:: WHAT TO WORK ON ::
Pictures are not part of the copy. Set down exactly the lines from the one containing "left shoulder: (326, 139, -4)" through the last line of the material below.

:: SUPPLIED RECORDS ::
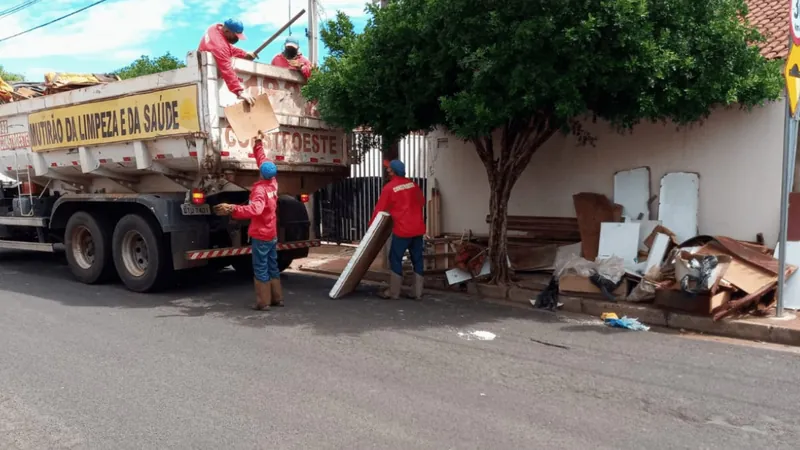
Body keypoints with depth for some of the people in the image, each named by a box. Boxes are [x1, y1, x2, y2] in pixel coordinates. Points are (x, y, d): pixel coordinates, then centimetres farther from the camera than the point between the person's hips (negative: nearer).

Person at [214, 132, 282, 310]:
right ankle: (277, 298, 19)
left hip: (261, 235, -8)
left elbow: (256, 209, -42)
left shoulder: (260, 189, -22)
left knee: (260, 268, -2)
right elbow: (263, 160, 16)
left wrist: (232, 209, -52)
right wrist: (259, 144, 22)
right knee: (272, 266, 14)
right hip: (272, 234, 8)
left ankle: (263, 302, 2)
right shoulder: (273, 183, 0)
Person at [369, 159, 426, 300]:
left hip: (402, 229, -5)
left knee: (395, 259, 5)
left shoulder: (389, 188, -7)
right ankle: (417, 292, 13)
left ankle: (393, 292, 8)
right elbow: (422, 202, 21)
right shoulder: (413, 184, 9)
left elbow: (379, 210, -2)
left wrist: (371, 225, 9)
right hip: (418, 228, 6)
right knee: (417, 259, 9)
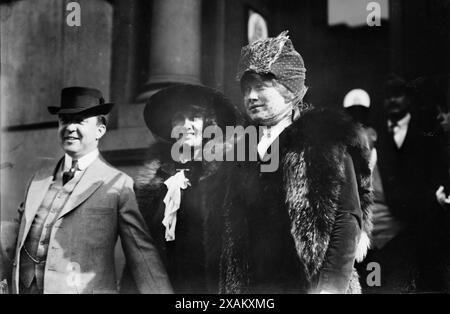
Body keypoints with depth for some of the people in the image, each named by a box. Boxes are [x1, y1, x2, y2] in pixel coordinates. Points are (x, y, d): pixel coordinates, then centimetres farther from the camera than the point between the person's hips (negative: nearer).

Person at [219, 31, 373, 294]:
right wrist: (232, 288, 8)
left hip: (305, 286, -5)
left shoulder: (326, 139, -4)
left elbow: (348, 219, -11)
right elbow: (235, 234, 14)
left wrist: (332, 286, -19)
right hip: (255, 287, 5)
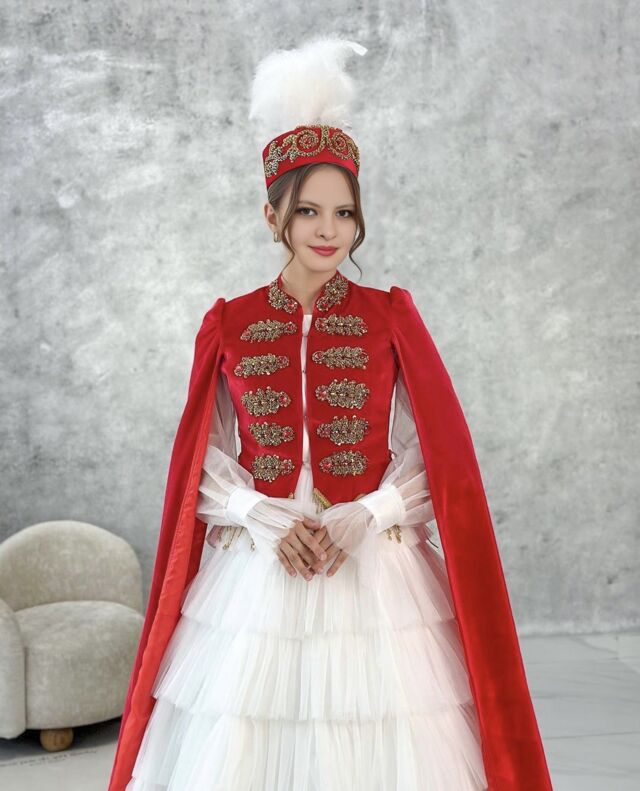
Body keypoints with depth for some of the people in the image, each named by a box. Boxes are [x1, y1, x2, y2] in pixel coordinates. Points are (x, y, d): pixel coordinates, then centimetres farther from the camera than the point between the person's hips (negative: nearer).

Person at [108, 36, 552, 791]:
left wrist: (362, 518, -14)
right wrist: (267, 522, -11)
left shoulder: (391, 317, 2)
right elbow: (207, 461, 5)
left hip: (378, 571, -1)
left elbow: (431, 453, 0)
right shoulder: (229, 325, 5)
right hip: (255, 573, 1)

:: ANSWER ::
left shoulder: (326, 139, -4)
left elbow: (348, 219, -11)
right elbow: (235, 234, 14)
left wrist: (332, 286, -19)
right hip: (255, 287, 5)
Body keypoints with depth for some of the people in the image, each named by a box. Boxes are [x1, y1, x2, y2] in pixel coordinates. Points are (x, y, d): pixel coordinates, then centimetres farther from the camera than the point between the person's hips (negative: nearer).

Person at [108, 36, 552, 791]:
left wrist: (362, 518, -14)
right wrist: (267, 522, -11)
left shoulder: (391, 317, 2)
right elbow: (207, 461, 5)
left hip: (378, 571, -1)
left elbow: (431, 453, 0)
right shoulder: (229, 325, 5)
right hip: (255, 573, 1)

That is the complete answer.